La chute de Khadafi a réapprovisionné tous les terroristes du Moyen-Orient
Mais la grande campagne de pillage a eu lieu après le lynchage de Kadhafi, fin 2011. La plupart des armes ont été acheminées clandestinement vers l’Égypte et le Soudan, voisins de la Libye, et de là, via les Bédouins du Sinaï, vers le Hamas à Gaza et via les Iraniens vers le Hezbollah. au Liban. La possibilité que l’Iran tente, par l’intermédiaire de ses mandataires, d’utiliser les armes laissées en Syrie pour armer les Palestiniens de Cisjordanie et les islamistes de Jordanie est une menace réelle à laquelle Israël doit faire face, et nous en verrons donc très probablement une autre. attaque de l’armée de l’air en Syrie, notamment contre des chars et des APC laissés sur place par l’armée syrienne.

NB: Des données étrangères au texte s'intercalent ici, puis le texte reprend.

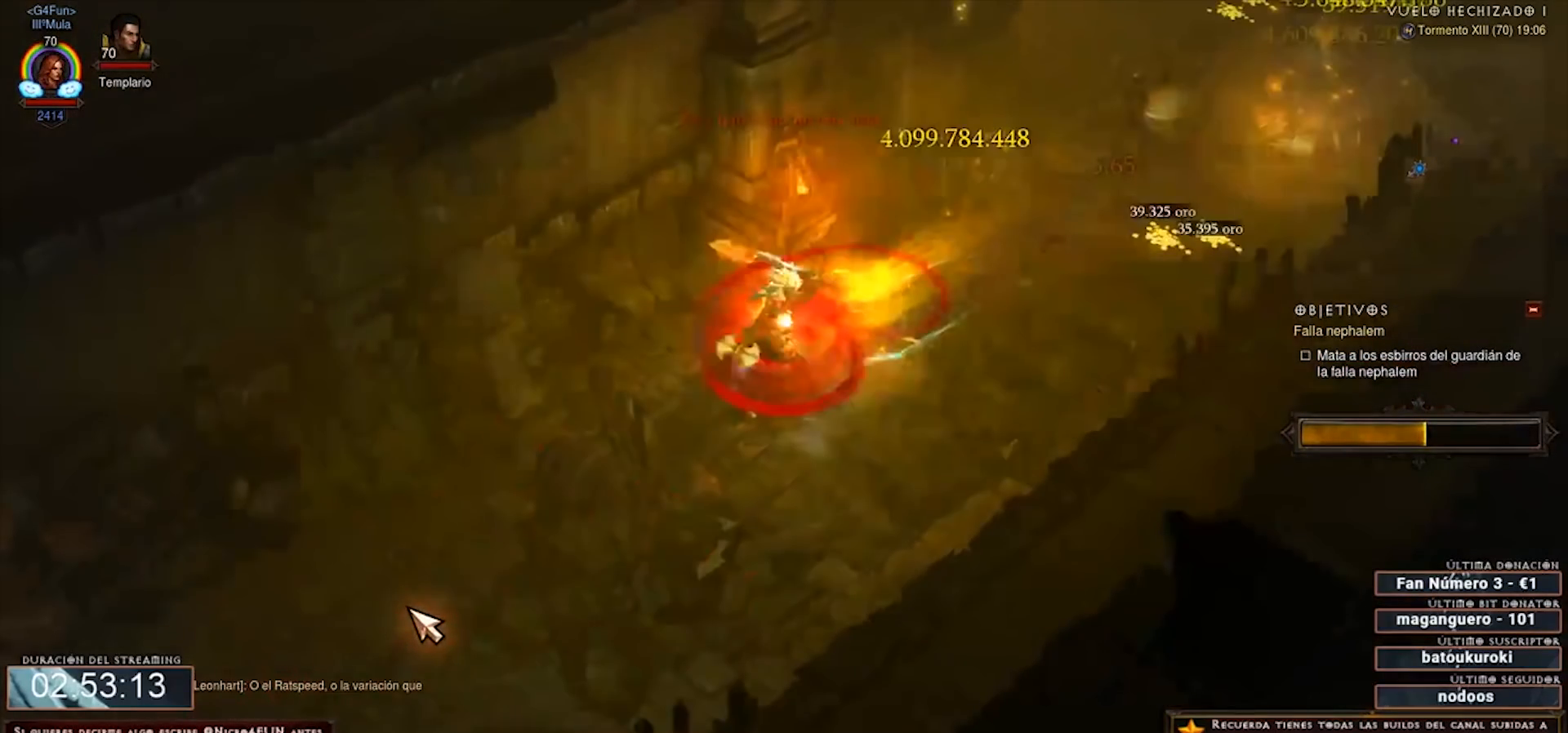
{"keys": ["num2", "num4"], "mouse": ["right"], "events": []}
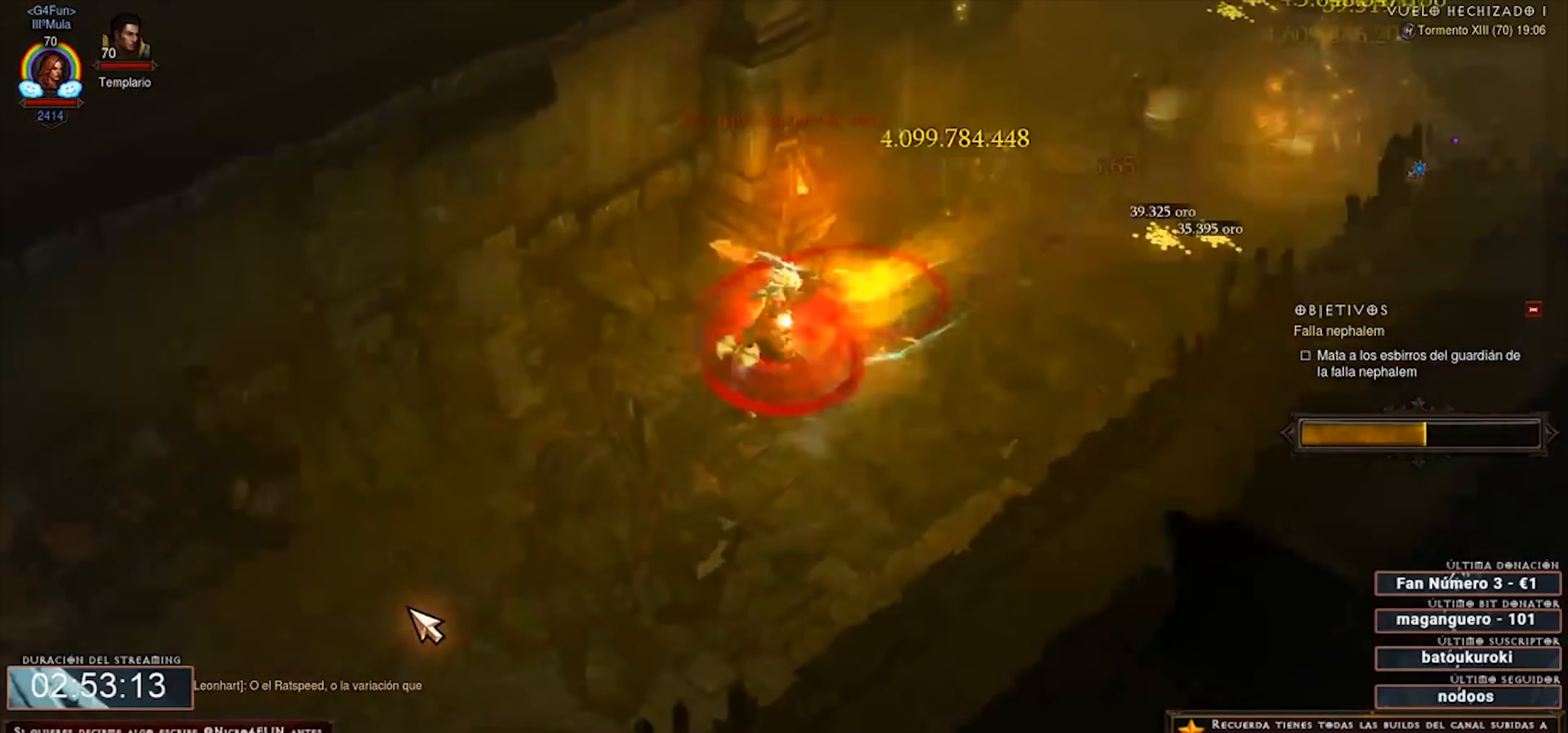
{"keys": ["num2", "num4"], "mouse": ["right"], "events": []}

La majeure partie de ce qui se passera en Syrie dans les années à venir dépend de l’administration Trump.( Photo : AP Photo/Evan Vucci )
Trump va-t-il encore vouloir évacuer ses bases d’Al-Tanf et lâcher les Kurdes au profit d’Erdogan, ou renforcer Israël ?
Nous pouvons résumer et dire que la plupart de ce qui se passera en Syrie au cours des cinq prochaines années, et peut-être même après, dépendra de la politique et des actions de l’administration Trump. Premièrement, Trump répondra-t-il aux appels de l’Iran et acceptera-t-il de formuler un nouvel accord nucléaire en vertu duquel les Iraniens accepteront de geler leur programme nucléaire en échange de la levée des sanctions de l’administration Trump à leur encontre ? Deuxièmement, quelle sera la politique de l’administration Trump à l’égard de Gaza après l’accord sur les otages ? Troisièmement, et c’est le plus important, va-t-il renforcer la Jordanie face aux islamistes et aux tentatives iraniennes – qui vont devenir plus fortes – de renverser le régime en Jordanie et d’agiter les Palestiniens en Judée-Samarie ?
Reconstruire et sanctuariser les Kurdistan de Rojava et d’Irak contre le prédateur ottoman
L’ administration Trump acceptera-t-elle de lever les sanctions contre la Syrie et acceptera-t-elle que l’Arabie saoudite, les Émirats arabes unis et le Qatar aident à reconstruire la Syrie sous le règne de Hayat Tahrir al-Sham et d’al-Jolani ? On estime que plus la Syrie se redressera rapidement sur le plan économique et infrastructurel et disposera d’un régime stable, plus il sera difficile pour les Iraniens et le Hezbollah de se remettre des coups qu’ils ont subis, en faisant de la Syrie une « Allemagne de l’Ouest », face à la RDA des années de guerre froide. Et enfin, le cinquième point concerne les relations entre l’administration Trump et la Turquie .
Trump souhaitait déjà retirer les 900 soldats américains qui aident les forces kurdes à combattre l’Etat islamique et à protéger la province kurde autonome du Rojava, dans le nord-est de la Syrie. Si Trump permet à Erdogan d’éliminer la région autonome kurde, que le dirigeant turc considère comme une menace pour la sécurité nationale de la Turquie, alors la région autonome kurde disparaîtra et Israël perdra un allié important. Il ne faut pas oublier que les Kurdes du nord de l’Irak et du nord-est de la Syrie contrôlent d’importantes ressources pétrolières très stratégiques pour l’Occident. Du point de vue israélien, il est interdit à la Turquie islamiste de contrôler la région kurde du nord de la Syrie et peut-être à l’avenir également la région kurde autonome du nord de l’Irak.